TASK INSTRUCTIONS - Reproduce the listing below verbatim, every line in its original order.

DATA SECTION -
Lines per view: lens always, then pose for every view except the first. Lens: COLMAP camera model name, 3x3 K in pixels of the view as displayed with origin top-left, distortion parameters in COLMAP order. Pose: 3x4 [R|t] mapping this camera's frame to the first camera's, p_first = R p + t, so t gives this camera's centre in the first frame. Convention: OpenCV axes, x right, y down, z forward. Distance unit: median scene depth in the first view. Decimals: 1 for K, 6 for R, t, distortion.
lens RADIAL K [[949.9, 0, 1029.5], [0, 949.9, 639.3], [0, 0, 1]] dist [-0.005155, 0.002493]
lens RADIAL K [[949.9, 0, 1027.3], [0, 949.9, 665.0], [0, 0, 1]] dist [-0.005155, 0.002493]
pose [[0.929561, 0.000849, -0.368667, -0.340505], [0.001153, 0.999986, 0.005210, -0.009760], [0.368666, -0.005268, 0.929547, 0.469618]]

EXERCISE SOLUTION -
Lines per view: lens always, then pose for every view except the first. Lens: COLMAP camera model name, 3x3 K in pixels of the view as displayed with origin top-left, distortion parameters in COLMAP order. Pose: 3x4 [R|t] mapping this camera's frame to the first camera's, p_first = R p + t, so t gives this camera's centre in the first frame. Convention: OpenCV axes, x right, y down, z forward. Distance unit: median scene depth in the first view. Decimals: 1 for K, 6 for R, t, distortion.
lens RADIAL K [[949.9, 0, 1029.5], [0, 949.9, 639.3], [0, 0, 1]] dist [-0.005155, 0.002493]
lens RADIAL K [[949.9, 0, 1027.3], [0, 949.9, 665.0], [0, 0, 1]] dist [-0.005155, 0.002493]
pose [[0.929561, 0.000849, -0.368667, -0.340505], [0.001153, 0.999986, 0.005210, -0.009760], [0.368666, -0.005268, 0.929547, 0.469618]]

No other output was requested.